PESHAWAR: On every alternate day, Shahpur, a fruit vendor visits the office of the Deputy Commissioner (DC) Peshawar to claim the compensation money the government owes him. So far, he has only received Rs 50,000.
“From every visit to the DC office I return home with new promises about the full payment of the compensation money. I know these are just tactics aimed at delaying the delivery of the compensation money,” says Shah.
Shahpur Khan lost his wife and four children when a vicious storm wrecked havoc on major parts of Peshawar and its surrounding areas on April 26, 2015.
“My entire family, including my wife, and four children, the biggest one 14 and the youngest only four days old, lost their battle of survival against the merciless storm,” Shah said with tears in his eyes.
At least 45 people – including women and children – lost their lives in the disaster, and more than 200 people were injured in what was declared as ‘mini-cyclone’ by the meteorological department.
Shah’s brother, who had also lost his two children, three-year-old son Yaseen and five-year-old daughter Rukhsar, is waiting to receive the compensation amount from the government.
“On their visit to sites damaged by the storm,the Governor Khyber Pakhtunkhwa (KP) and the Speaker Provincial Assembly Asad Qaiser made promises to build the damaged homes and give Rs 300,000 in compensation money to the survivors of the deceased. So far, none of the promises has been fulfilled,” said Shah.
According to the compensation policy of the KP government, Rs 300,000 each is given as compensation to heirs of the deceased while Rs 100,000 is earmarked for the injured. For a one-bed room home, destroyed in the cyclone, Rs 100,000 and for a two-bed room home Rs 80,000 is announced.

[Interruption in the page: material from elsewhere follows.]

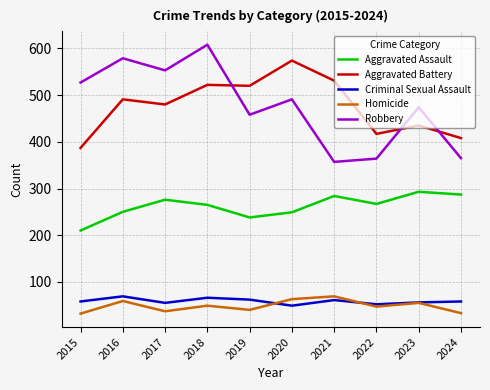

What is the total value across all series at 2022?

1147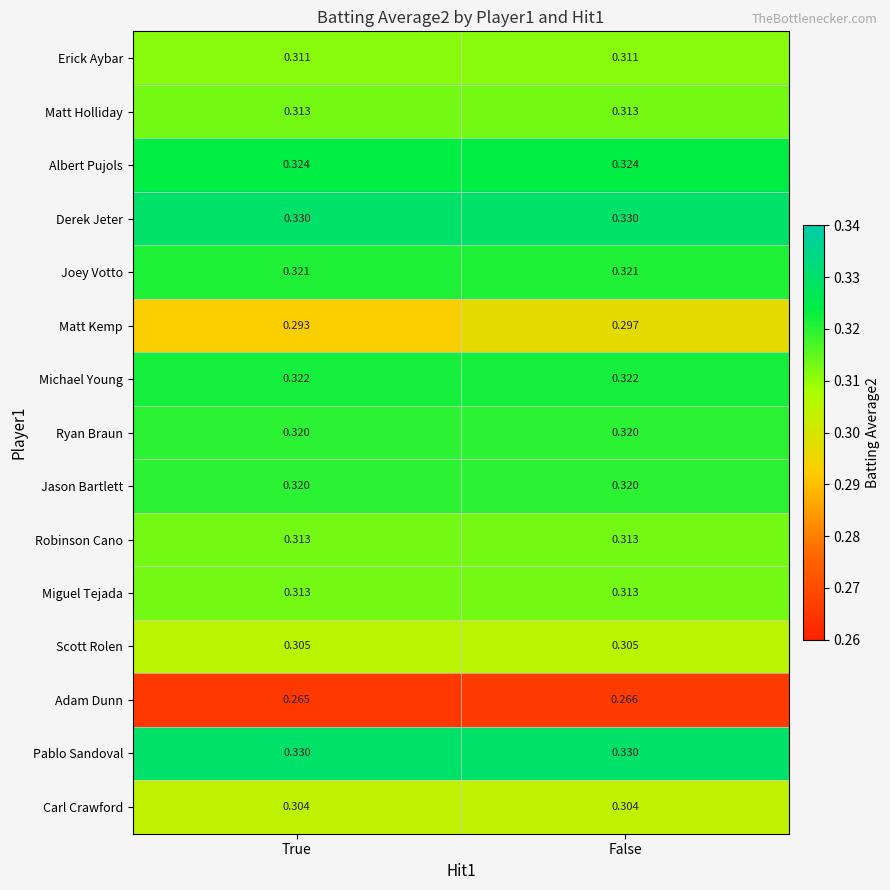

At which category is the sum across all series the highest?

False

Chief Executive Officer of Movement for Social Action Human Rights & Leadership, Zafar Iqbal Khattak, while talking with the News Lens Pakistan said that those who had access to the officials of the Provincial Disaster Management Authority (PDMA) or the Natural Disaster Management Authority, (NDMA) were compensated without hassle. Political reference had been the determining factor in deciding who gets the compensation money.
“The poor families that lacked political reference suffered the brunt of the government’s negligence while those with connections and political affiliations could scope out their share from the compensation pie with a relative ease,” Khattak added.
He informed that the KP Assembly’s lawmakers had been instrumental in getting the compensation money for their relatives and friends from the local administration and from the federal government as well.
In-charge Disaster Management, DC Peshawar, told the News Lens Pakistan that the families of 31 deceased persons out of 45 had been compensated so far. The rest had faulty national identity cards, therefore, could not be accommodated.
He further said that a survey was in progress to estimate the value of the property damaged and to assess the number of injured persons. Once this survey was completed, the compensation money would be doled out accordingly.
He informed the News Lens Pakistan that the government does not compensate the Afghans living in Peshawar against any loss incurred during natural calamity. If Afghans are complaining of being left out or not looked after financially then we are not answerable.
Minister for Information Mushtaq Ahmad Ghani, said that there had been a pattern to use donors’ aid for personal benefits by the government officials. However, he said his government was doing its best to get away of this moral scourge and put the money where it belongs.
He further said that the PDMA has very limited resources to deal with any natural disaster.
“In future, we will try to recruit police in managing disasters, which will strengthen the hands of the PDMA while providing additional support to the people. Our government has planned to equip PDMA with modern machinery and disaster management techniques”, said Ghani.